* Things to do *
A. Decide whether each statement agrees with the essay on H.P. Lovecraft's stories, answering yes or no and quoting the essay's deciding words: (i) The writer was about twenty-four when first reading "The Quest of Iranon." (ii) The writer first read the story in the morning. (iii) The writer read the story while sitting on a bench at Vanier College.
B. Retype the lines of the entries, starting with the line that contains "left knee: (1260, 431, -2)" and going on through the line that contains "left knee: (270, 703, -28)". Leave the pictures out of your copy.

Even if you can go back, you aren’t the same anymore. It’s something crudely illustrated through what happens to Carter in “Through the Gates of the Silver Key,” but it’s no less true. Still, what is the Silver Key but an artifact with a series of arcane symbols — or words — inscribed on it taking you somewhere else entirely, a place both familiar and different, another variation on a theme of a lived life, and so many other places besides in dreams and nightmares. And perhaps, in this place, through the gates of our imagination, as small as we are, and as strange as everything else around us is, the story that is the Silver Key can help us realize that while we are the outsider, while we feel displaced, we carry that home within us. Even as we travel. Even as we wait. As we sleep.

Even as we dream under the waters. Until the New Year.

The Path Back to Aira: H.P. Lovecraft’s Quest of Iranon

It always comes back to Lovecraft, for me.

When I peel back the opaque shroud of time from my mind, I remember that H.P. Lovecraft was pretty much another writer like Edgar Allan Poe to me, before I actually read his work. Certainly, when I read “The Tomb” in those early days, it didn’t disabuse me of that notion, though I had no idea of the depth of his terrifying vision and how it fit into — and beyond — the evolution of humanity until I read “The Rats in the Walls”: problematic elements, and all.

Then, one day, after getting and reading The Dream Cycle of H.P. Lovecraft with Neil Gaiman’s introduction telling us how extremely racist he was, as if it hadn’t already been clear, and my own head being filled with Lovecraft’s epistolary first-person scholarly tales of meeting horrific things that have always lived side by side with what we think is normal, though devoid of sex beyond anything squeamish and disgusting, and certainly far from intimacy tat was anything other than camaraderie I found “The Quest of Iranon.”

I remember reading it that first time. It was evening, I think, and I was sitting on the bench at Vanier College at York University. This was my Undergrad year after all my carefully laid plans fell apart, and I was tired of being so structured: and I just wanted to take the courses that interested me and — for the first time — genuinely explore my surroundings. I was pretty young then, about twenty-four or so, and between the end of my first relationship, quitting my Creative Writing Program, and not taking a full course load anymore I guess I was in the place where these stories would affect me.

They spoke to me then, with grandiose language — heightened diction, my teachers called it — but also about dreams, and nostalgia, and loss. “The Quest of Iranon” has gotten some flak over the years. Some have said it is heavily derivative of Lovecraft’s favourite writer and once of his influences, Lord Dunsany. I imagine others have seen it as a lot of navel-gazing on the part of the protagonist, and melodramatic self-pity. I know at least one person who has no patience for this story, and saw it as tremendously self-indulgent and perhaps even a little preachy. When I was reading Leslie S. Klinger’s The New Annotated H.P. Lovecraft: Arkham and Beyond, he referenced Brian Humphreys in his “Who Is Iranon?” who read the ending of the story to mean that Iranon’s physical translation is literal and entails that he is related to the Gods, or the Great Old Ones in some way before stepping into a space that changes him. It is the closest horror interpretation, or Mythos one, I’d seen at that point.

* Excerpted data *
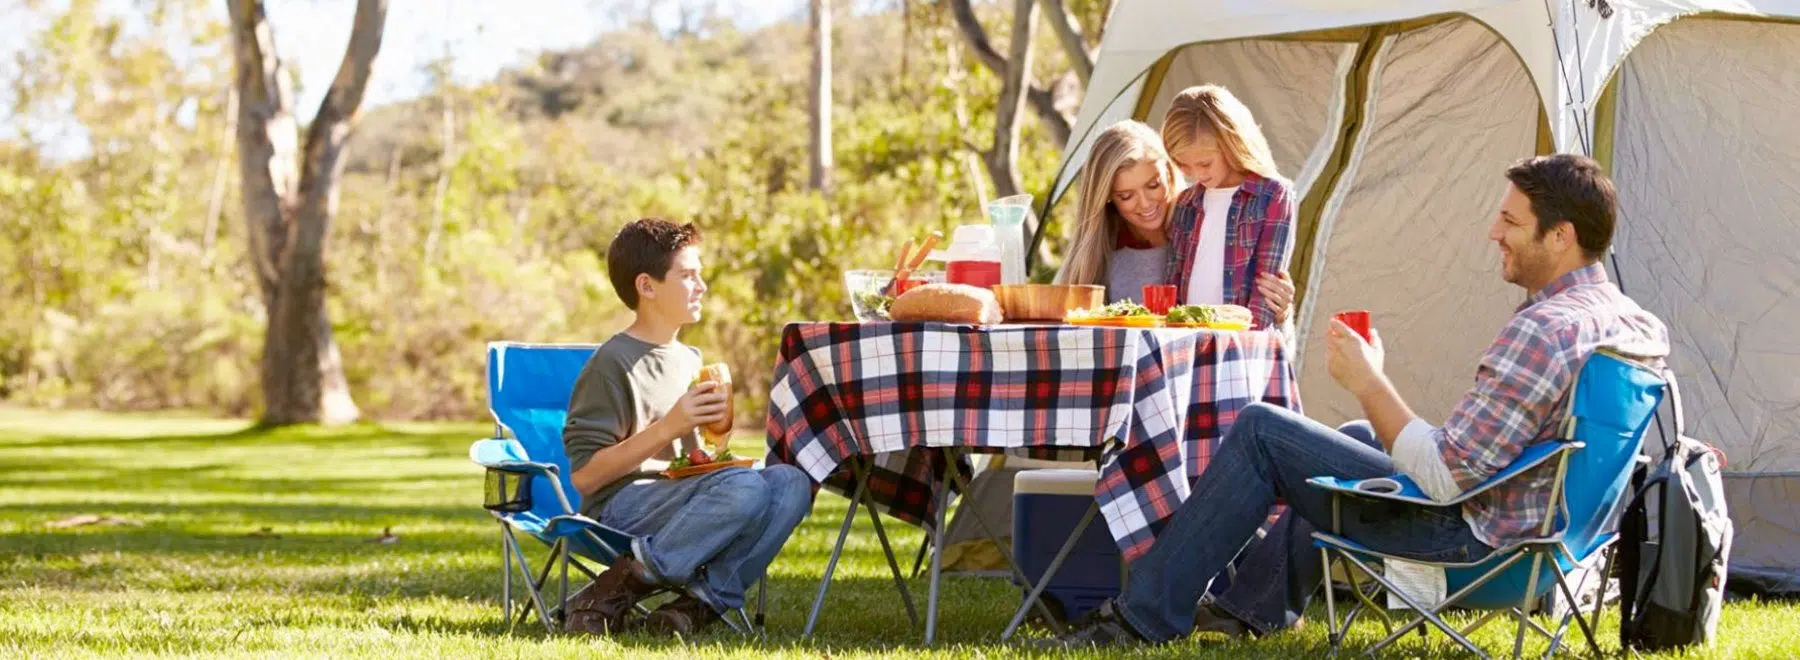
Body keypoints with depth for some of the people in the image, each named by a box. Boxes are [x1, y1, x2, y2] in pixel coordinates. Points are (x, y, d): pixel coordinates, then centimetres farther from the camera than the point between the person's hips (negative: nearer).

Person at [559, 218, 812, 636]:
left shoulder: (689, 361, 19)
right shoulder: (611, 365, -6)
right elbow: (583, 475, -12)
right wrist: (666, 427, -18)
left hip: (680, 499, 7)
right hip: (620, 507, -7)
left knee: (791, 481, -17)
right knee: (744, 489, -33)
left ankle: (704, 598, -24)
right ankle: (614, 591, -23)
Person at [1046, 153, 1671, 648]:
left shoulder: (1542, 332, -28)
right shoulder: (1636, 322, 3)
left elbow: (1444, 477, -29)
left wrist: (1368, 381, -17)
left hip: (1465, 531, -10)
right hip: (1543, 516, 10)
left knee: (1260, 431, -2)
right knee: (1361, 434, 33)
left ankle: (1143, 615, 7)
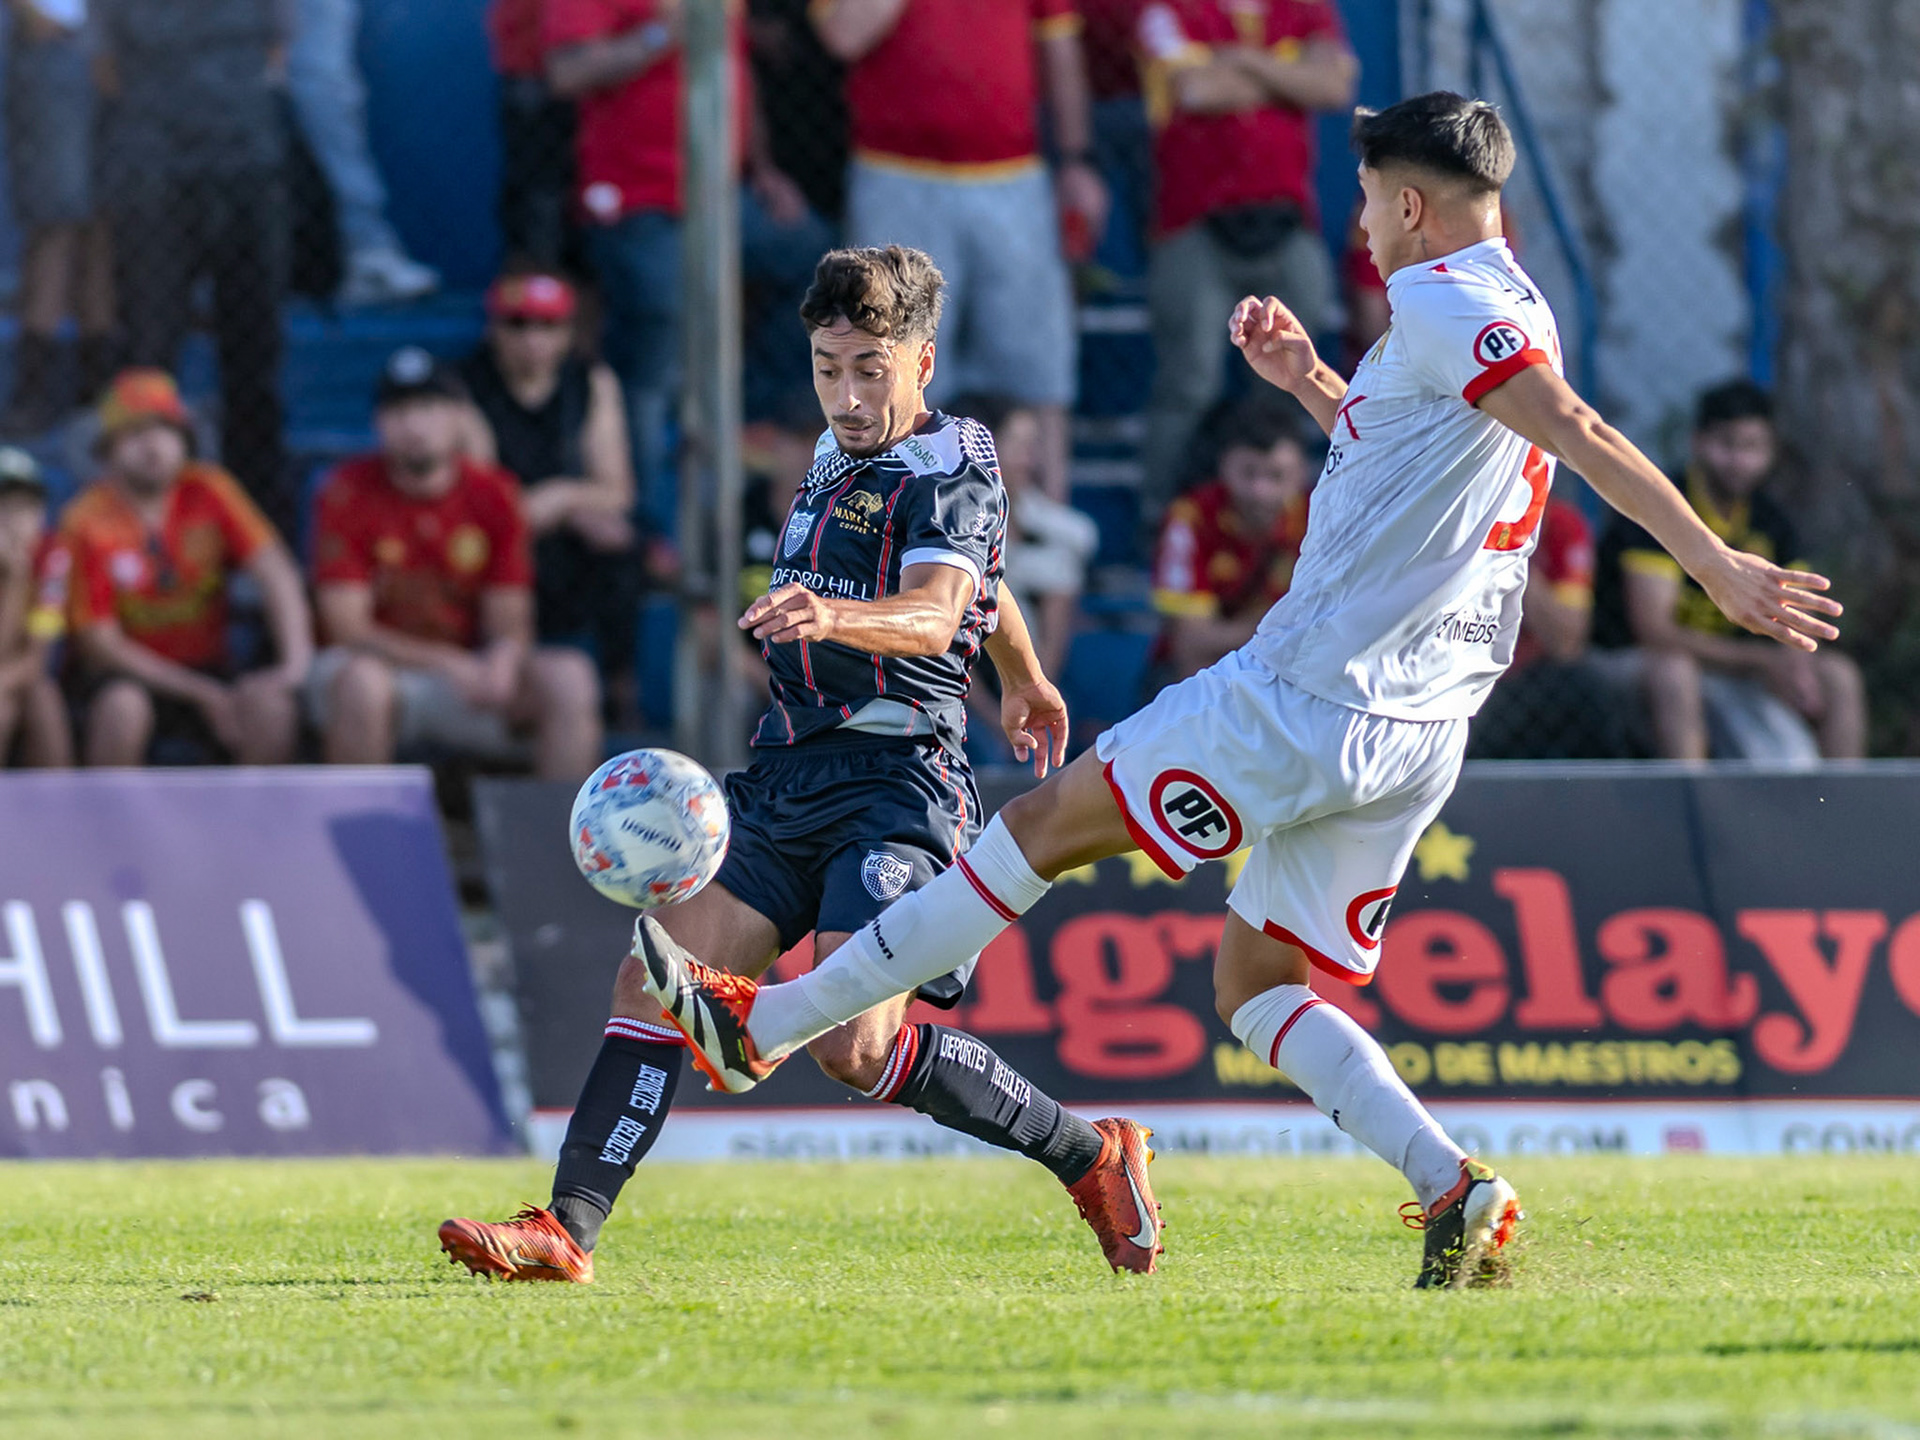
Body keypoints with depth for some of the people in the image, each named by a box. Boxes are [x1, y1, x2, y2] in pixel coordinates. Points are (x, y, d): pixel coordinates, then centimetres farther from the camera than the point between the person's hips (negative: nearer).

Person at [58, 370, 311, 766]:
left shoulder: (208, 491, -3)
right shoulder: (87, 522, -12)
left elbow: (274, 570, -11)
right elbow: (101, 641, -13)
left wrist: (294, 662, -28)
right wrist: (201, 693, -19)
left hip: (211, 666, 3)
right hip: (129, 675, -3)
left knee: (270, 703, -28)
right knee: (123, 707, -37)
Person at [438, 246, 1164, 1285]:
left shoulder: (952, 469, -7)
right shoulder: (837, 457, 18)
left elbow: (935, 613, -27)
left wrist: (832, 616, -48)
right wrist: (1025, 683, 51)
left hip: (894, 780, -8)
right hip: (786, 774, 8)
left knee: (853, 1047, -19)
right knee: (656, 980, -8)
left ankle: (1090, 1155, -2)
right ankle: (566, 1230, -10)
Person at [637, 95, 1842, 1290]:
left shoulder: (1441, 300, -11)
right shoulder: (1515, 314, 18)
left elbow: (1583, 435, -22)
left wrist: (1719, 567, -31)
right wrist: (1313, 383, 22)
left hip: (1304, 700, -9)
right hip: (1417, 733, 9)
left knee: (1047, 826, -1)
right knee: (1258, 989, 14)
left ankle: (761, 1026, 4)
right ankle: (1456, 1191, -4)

* Results of the tasks *
A.
(i) Yes: "I was pretty young then, about twenty-four or so"
(ii) No: "It was evening, I think"
(iii) Yes: "I was sitting on the bench at Vanier College at York University"

B.
left knee: (1260, 431, -2)
right knee: (1361, 434, 33)
left ankle: (1143, 615, 7)
Body keypoints with depth for some of the people in the image, each named by a box. Boxes are [x1, y1, x2, y2] in pixel coordinates. Points are (x, y, d): pixel coordinates, then centimetres farther from the camera than the point between the person's hips (negative: nearer).

Person at [58, 370, 311, 766]:
left shoulder: (208, 491, -3)
right shoulder: (87, 522, -12)
left elbow: (274, 570, -11)
right elbow: (101, 641, -13)
left wrist: (294, 662, -28)
right wrist: (201, 693, -19)
left hip: (211, 666, 3)
right hip: (129, 675, -3)
left knee: (270, 703, -28)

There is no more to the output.